You see things like people talking about Wikileaks and things like that in Egypt. You see people getting information about how their government works in way that was maybe not always possible for them, and in a way that they could share and verify information. It has really made just a fundamental difference in the way that governments relate to their people. It really is amazing.
MORGAN: Thanks very much for that, Mark. When we come back, more on social media and the crisis in Egypt.
MORGAN: Back now to talk about the chaos in Egypt and the impact of social media. Joining us by phone is Sarah Sirgany, Cairo based journalist and news editor of "The Daily News" in Egypt. Sarah, you've had an extraordinary day where you've been basically reporting to the world via Twitter.

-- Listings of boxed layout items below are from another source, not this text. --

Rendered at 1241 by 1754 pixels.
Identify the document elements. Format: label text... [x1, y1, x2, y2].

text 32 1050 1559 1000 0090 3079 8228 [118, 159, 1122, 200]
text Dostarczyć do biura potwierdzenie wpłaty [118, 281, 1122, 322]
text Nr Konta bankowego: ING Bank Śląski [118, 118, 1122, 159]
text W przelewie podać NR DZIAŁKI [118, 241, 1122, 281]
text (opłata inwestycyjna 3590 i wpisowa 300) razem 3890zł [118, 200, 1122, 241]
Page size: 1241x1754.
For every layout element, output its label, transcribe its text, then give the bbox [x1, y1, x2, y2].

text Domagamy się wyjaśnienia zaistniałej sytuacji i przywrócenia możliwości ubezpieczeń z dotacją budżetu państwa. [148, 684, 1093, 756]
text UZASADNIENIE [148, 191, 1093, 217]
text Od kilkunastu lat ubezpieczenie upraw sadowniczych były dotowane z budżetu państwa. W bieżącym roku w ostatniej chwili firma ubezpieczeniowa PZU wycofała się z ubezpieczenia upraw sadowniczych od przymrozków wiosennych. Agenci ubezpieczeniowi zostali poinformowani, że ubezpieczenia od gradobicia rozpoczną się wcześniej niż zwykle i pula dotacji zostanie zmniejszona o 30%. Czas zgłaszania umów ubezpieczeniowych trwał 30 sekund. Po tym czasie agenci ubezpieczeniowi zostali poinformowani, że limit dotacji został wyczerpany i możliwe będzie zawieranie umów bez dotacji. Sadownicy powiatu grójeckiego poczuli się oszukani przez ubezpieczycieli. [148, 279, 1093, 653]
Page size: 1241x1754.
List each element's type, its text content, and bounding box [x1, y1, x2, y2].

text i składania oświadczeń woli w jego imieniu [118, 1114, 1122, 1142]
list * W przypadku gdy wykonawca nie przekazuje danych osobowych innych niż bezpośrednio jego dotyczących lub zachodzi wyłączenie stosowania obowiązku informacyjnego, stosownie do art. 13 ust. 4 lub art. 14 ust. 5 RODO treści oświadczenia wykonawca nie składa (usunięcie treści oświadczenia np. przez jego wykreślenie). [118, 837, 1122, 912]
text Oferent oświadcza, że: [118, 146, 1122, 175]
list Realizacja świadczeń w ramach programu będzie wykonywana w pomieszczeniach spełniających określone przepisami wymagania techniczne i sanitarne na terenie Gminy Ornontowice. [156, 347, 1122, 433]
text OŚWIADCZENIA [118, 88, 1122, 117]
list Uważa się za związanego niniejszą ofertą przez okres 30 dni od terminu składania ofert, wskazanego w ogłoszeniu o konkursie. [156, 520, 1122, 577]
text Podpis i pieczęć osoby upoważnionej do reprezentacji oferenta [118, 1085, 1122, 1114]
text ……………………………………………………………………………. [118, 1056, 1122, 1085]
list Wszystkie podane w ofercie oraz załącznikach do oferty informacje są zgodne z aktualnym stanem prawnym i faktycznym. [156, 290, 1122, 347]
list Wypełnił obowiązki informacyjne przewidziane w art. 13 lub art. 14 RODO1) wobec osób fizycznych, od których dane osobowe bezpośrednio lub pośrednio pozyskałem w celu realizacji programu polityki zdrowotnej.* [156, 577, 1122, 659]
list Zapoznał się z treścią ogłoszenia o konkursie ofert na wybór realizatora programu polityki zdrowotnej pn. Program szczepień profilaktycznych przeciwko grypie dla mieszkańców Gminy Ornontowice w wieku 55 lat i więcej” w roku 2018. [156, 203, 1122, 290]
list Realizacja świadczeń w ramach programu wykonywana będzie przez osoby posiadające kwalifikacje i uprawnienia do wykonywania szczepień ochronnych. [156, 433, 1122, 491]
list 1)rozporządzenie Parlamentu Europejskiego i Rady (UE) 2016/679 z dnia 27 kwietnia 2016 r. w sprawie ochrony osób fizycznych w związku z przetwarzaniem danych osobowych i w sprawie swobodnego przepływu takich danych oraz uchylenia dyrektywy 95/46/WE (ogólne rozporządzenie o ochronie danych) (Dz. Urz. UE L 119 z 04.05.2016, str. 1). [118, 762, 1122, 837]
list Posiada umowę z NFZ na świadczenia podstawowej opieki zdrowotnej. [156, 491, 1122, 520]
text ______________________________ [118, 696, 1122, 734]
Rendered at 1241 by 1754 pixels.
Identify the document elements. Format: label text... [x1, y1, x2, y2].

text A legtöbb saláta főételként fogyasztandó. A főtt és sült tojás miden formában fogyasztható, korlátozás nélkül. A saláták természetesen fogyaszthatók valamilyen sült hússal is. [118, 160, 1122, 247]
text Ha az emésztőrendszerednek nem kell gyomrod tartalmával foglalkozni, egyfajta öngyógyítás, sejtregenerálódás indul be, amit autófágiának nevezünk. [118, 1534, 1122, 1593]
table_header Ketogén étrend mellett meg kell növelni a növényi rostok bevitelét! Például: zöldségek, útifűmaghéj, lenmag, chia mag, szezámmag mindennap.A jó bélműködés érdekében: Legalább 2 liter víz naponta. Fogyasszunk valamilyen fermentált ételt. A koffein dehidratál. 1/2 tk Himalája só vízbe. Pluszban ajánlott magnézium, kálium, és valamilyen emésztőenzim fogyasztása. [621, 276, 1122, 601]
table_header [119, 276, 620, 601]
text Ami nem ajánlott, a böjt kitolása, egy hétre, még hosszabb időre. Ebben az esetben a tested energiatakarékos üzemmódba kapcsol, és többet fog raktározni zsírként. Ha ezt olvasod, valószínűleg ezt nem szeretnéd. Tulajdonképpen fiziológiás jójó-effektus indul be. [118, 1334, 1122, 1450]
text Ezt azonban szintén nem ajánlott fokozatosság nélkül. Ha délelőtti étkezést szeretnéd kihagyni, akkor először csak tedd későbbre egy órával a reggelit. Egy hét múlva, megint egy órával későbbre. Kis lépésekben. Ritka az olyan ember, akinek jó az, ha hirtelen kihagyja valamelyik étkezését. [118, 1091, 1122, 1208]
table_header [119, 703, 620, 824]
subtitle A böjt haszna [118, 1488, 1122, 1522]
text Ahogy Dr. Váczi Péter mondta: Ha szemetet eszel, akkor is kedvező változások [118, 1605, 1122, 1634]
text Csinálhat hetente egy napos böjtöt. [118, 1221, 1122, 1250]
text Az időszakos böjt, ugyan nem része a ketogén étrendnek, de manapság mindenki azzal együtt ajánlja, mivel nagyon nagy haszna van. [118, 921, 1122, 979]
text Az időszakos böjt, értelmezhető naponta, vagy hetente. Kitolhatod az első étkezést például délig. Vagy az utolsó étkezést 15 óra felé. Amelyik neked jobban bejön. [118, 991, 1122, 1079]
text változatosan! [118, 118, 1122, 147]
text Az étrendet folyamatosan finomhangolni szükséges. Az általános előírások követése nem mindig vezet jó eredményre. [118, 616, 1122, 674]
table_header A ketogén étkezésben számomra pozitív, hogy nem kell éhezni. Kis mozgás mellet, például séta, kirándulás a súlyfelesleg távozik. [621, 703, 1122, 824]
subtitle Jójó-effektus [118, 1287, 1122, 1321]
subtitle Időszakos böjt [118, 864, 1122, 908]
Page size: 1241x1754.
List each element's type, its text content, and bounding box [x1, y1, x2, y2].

SARAH SIRGANY, EGYPTIAN JOURNALIST: Yes. It's -- I only was able to do that when I got back to the office. We were lucky that we have the only ISP that's working. So we have Internet access. But others don't. And we're trying to put the story out through getting information through land lines, because mobile networks are not working, and trying to relay them to the world.
MORGAN: Obviously, Sarah, the government has shut down the Internet. And if they knew what you were doing -- presumably they will at some stage -- your life could be in danger. It's been a very courageous thing for you to do. Are you worried about that?
SIRGANY: Not right now, because I think they have a lot to handle to worry about single reporters or single organizations. I think people like al Jazeera and CNN are doing a great job as well. And they are airing live footage of events from the street. And I think they're more worried about that. At one point I think state security went to the office of al Jazeera.
MORGAN: We're noticing that your Twitter account has been going through the roof as people have been streaming on to try and read your reports here. One of the interesting aspects about this whole thing is that the age profile of many of the protestors -- they're young. They're very into their social media. And they seem utterly determined, like you, to get the message out to a wider world.
It seems there's nothing President Mubarak can do to stop it.
SIRGANY: Yeah, but it's not only about that. What happened -- the good thing that happened in Egypt, there was a crossover from the virtual world to the real world. This morning, there was no Internet, no networks, yet tens of thousands went out into the street. They did not stop with the fact that they could not communicate with each other.
MORGAN: Sarah, have you ever seen violence quite like this? We're knowing that the death toll is rising all the time. Thousands of people are reported to have been wounded. What are you making of what you're seeing on the ground here?
SIRGANY: I think the police have always been violent, but we haven't seen it this way, and especially because we haven't seen this many people on the street at the same time. Protests usually attract a couple hundred people at best. But right now, since Tuesday, they've been attracting thousands.
And on Friday -- today, there were tens of thousands of people on the street. The police made it clear last Wednesday that they're not tolerating any -- any presence on the streets, any marches. They were tolerant for the first hour today, but then there were tear gas. It was very excessive. Then there was water cannons.
MORGAN: Sarah, I'm going to have to wrap you there. I'm sorry. What I want to say to you, though, is good luck with what you're doing. I think it's an courageous thing and we're finding out the news from you. That's a very creditable thing that you're doing over there. So good luck.